Weitere Aspekte des Berichts befassen sich mit den strafrechtlichen und beruflichen Rehabilitierungen von Opfern der SED-Diktatur. Die genannten Beispiele sind eindrücklich und bedrückend. Während man begangenes Unrecht im formalen Sinn wieder aufheben kann, sind Jahre der Einzelhaft, der psychischen und physischen Zersetzung, der verlorengegangenen Lebenszeit nicht materiell aufzuwiegen und wiedergutzumachen.
Die benannte Tatsache, dass Rehabilitierungsverfahren relativ selten reibungslos verlaufen, zeigt, wie wichtig auch hier die Arbeit des Landesbeauftragten und seiner Mitarbeiterinnen und Mitarbeiter ist. Aber eine Besserstellung für entgangene berufliche Perspektiven, die heute oft zu einer kleinen Rente führt, ist das Mindeste, was die Betroffenen erwarten. Hier muss politisch noch einiges passieren. Über diese Punkte konnten wir im Hause schon in früheren Debatten mit größtmöglichem Konsens sprechen, allerdings mangelt es zum Teil noch an der Umsetzung, auch auf Bundesebene.

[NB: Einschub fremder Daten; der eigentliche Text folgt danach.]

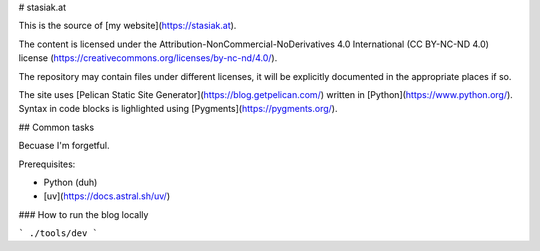 # stasiak.at

This is the source of [my website](https://stasiak.at).

The content is licensed under the Attribution-NonCommercial-NoDerivatives 4.0 International
(CC BY-NC-ND 4.0) license (https://creativecommons.org/licenses/by-nc-nd/4.0/).

The repository may contain files under different licenses, it will be explicitly
documented in the appropriate places if so.

The site uses [Pelican Static Site Generator](https://blog.getpelican.com/)
written in [Python](https://www.python.org/).
Syntax in code blocks is lighlighted using [Pygments](https://pygments.org/).

## Common tasks

Becuase I'm forgetful.

Prerequisites:

* Python (duh)
* [uv](https://docs.astral.sh/uv/)

### How to run the blog locally

```
./tools/dev
```
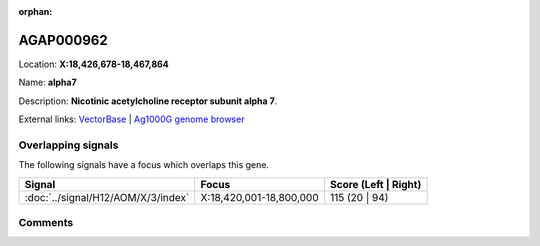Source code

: :orphan:



AGAP000962
==========

Location: **X:18,426,678-18,467,864**

Name: **alpha7**

Description: **Nicotinic acetylcholine receptor subunit alpha 7**.

External links:
`VectorBase <https://www.vectorbase.org/Anopheles_gambiae/Gene/Summary?g=AGAP000962>`_ |
`Ag1000G genome browser <https://www.malariagen.net/apps/ag1000g/phase1-AR3/index.html?genome_region=X:18426678-18467864#genomebrowser>`_

Overlapping signals
-------------------

The following signals have a focus which overlaps this gene.

.. cssclass:: table-hover
.. csv-table::
    :widths: auto
    :header: Signal,Focus,Score (Left | Right)

    :doc:`../signal/H12/AOM/X/3/index`, "X:18,420,001-18,800,000", 115 (20 | 94)
    





Comments
--------


.. raw:: html

    <div id="disqus_thread"></div>
    <script>
    
    var disqus_config = function () {
        this.page.identifier = '/gene/{{ gene.id }}';
    };
    
    (function() { // DON'T EDIT BELOW THIS LINE
    var d = document, s = d.createElement('script');
    s.src = 'https://agam-selection-atlas.disqus.com/embed.js';
    s.setAttribute('data-timestamp', +new Date());
    (d.head || d.body).appendChild(s);
    })();
    </script>
    <noscript>Please enable JavaScript to view the <a href="https://disqus.com/?ref_noscript">comments.</a></noscript>


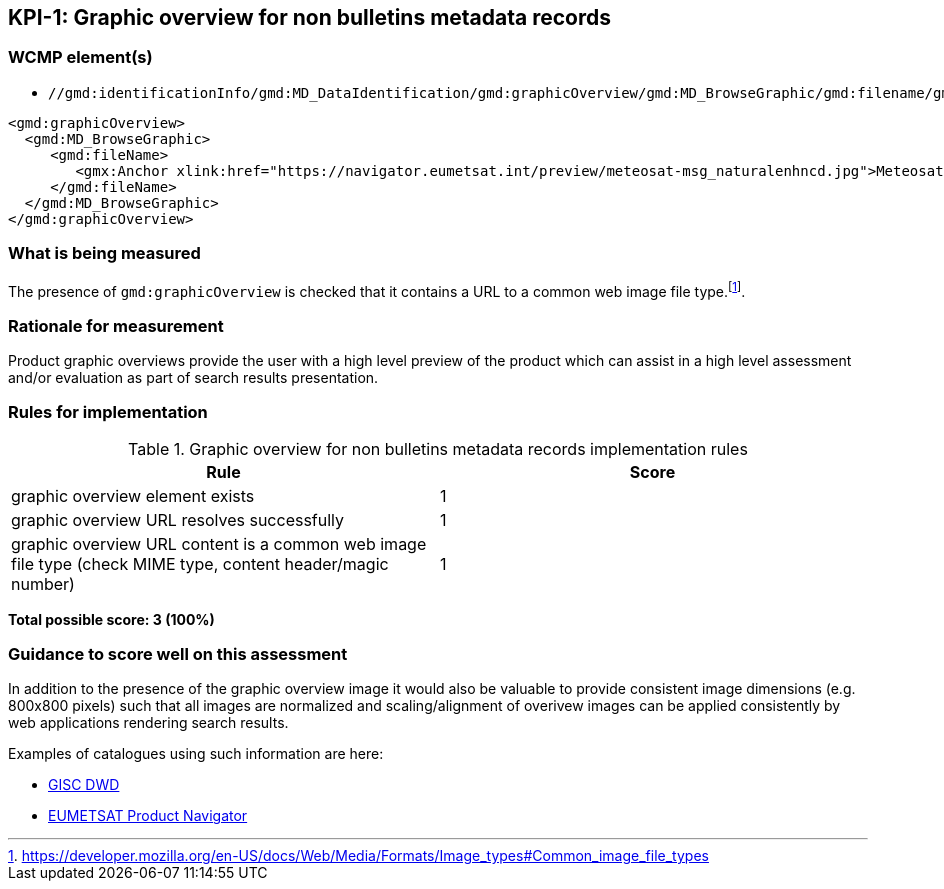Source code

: == KPI-{counter:kpi}: Graphic overview for non bulletins metadata records

=== WCMP element(s)

* `//gmd:identificationInfo/gmd:MD_DataIdentification/gmd:graphicOverview/gmd:MD_BrowseGraphic/gmd:filename/gmx:Anchor/@xlink:href`

```xml
<gmd:graphicOverview>
  <gmd:MD_BrowseGraphic>
     <gmd:fileName>
        <gmx:Anchor xlink:href="https://navigator.eumetsat.int/preview/meteosat-msg_naturalenhncd.jpg">Meteosat MSG Natural Enhanced Color</gmx:Anchor>
     </gmd:fileName>
  </gmd:MD_BrowseGraphic>
</gmd:graphicOverview>
```

=== What is being measured

The presence of `gmd:graphicOverview` is checked that it contains a URL to
a common web image file type.footnote:[https://developer.mozilla.org/en-US/docs/Web/Media/Formats/Image_types#Common_image_file_types].

=== Rationale for measurement

Product graphic overviews provide the user with a high level preview of the
product which can assist in a high level assessment and/or evaluation as part
of search results presentation.

=== Rules for implementation

.Graphic overview for non bulletins metadata records implementation rules
|===
|Rule |Score

|graphic overview element exists
|1

|graphic overview URL resolves successfully
|1

|graphic overview URL content is a common web image file type
(check MIME type, content header/magic number)
|1
|===

*Total possible score: 3 (100%)*

=== Guidance to score well on this assessment

In addition to the presence of the graphic overview image it would also be
valuable to provide consistent image dimensions (e.g. 800x800 pixels) such that
all images are normalized and scaling/alignment of overivew images can be
applied consistently by web applications rendering search results.

Examples of catalogues using such information are here:

* https://gisc.dwd.de[GISC DWD]
* https://navigator.eumetsat.int/search?query=MSG%20RGB[EUMETSAT Product Navigator]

Zu den weiteren Schwerpunkten zählt die Öffentlichkeitsarbeit des Landesbeauftragten, die eine beachtliche Bandbreite aufweist. Zahlreiche Veranstaltungen, zu denen wir auch immer eingeladen werden, wo wir aber aus Zeitgründen oftmals nicht hingehen können, dokumentieren die facettenreiche und vielschichtige Aufarbeitung dieses Bereichs.